Don’t worry about the facts, just feed us

When a Fox News personality goes after an Obama administration spokesman, I usually find myself thinking, bravo. But that was not the case tonight when I happened to see Fox’s Shepard Smith rip into P.J. Crowley, Assistant Secretary of State in charge of the Bureau of Public Affairs.
Smith asked Crowley to state the administration’s position on the battle aboard the Marmara. Crowley began to answer, as Smith knew he would, that the administration was still looking into the facts. Smith immediately cut Crowley off and began berating the State Department for not having formulated a position on the merits. Smith’s main talking point was that the “rest of the world” has a position, so why don’t we?
I don’t watch Smith very often and don’t have much of a feel for him. On this occasion, though he was a jerk and a fool.
The fact that the “rest of the world” rushed to judgment on this incident, almost invariably condemning Israel based solely on “facts” handed out by anti-Israeli forces, is no reason why we should. The Obama administration has behaved admirably by declining to join the herd and by saying it wishes to understand the facts fully before it judges them.
As I suggested here, the imperative that the news cycle imposes on news organization should not trump the responsibility of governments to get the facts right. The same news organizations that are jumping on the State Department for not having embraced a particular set of facts will be the ones that lambaste it if it gets any facts wrong.
JOHN adds: Basically, I agree; but it does seem that the relevant facts are now known. The most fundamental question is, does the administration support Israel’s blockade of Gaza? If so, a lot follows. Beyond that, there really isn’t any doubt but that the violence was initiated by heavily-armed and well-organized jihadists who surprised the Israeli soldiers by the ferocity of their attack with clubs, pipes, knives and guns. The Associated Press has belatedly begun to catch on.

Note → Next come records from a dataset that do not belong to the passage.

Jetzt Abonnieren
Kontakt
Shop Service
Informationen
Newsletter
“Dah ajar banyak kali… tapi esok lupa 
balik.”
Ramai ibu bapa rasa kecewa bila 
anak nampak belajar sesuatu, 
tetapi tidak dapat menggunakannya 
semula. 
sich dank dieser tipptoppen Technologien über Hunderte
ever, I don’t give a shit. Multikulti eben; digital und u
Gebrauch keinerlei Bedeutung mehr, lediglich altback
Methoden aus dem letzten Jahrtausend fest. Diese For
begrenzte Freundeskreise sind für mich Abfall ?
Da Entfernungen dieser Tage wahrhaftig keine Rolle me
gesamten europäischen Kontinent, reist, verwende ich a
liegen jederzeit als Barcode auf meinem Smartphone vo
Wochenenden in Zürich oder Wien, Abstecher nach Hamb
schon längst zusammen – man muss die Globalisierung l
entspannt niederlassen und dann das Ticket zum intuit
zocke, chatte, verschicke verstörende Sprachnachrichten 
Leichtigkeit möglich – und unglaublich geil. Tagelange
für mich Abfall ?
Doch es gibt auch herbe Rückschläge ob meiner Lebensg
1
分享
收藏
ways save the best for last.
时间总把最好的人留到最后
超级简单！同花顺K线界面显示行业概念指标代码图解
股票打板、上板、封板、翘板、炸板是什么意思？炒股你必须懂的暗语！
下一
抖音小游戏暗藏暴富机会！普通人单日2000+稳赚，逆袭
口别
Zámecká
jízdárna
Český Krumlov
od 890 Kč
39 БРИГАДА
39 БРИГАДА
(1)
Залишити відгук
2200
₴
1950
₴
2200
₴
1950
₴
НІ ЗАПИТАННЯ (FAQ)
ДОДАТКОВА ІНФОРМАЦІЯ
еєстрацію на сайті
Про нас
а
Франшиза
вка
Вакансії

So I am OK with the administration taking its time to marshal the facts and come to a reasoned position, but we should also be sensitive to the fact that impressions–mostly wrong ones–are being formed around the world. The time is not far off–measured in hours, not days–when the Obama administration ought to be able to view the videos, assess all of the evidence, and come to the right conclusion, which is to say, to support our only real ally in the Middle East.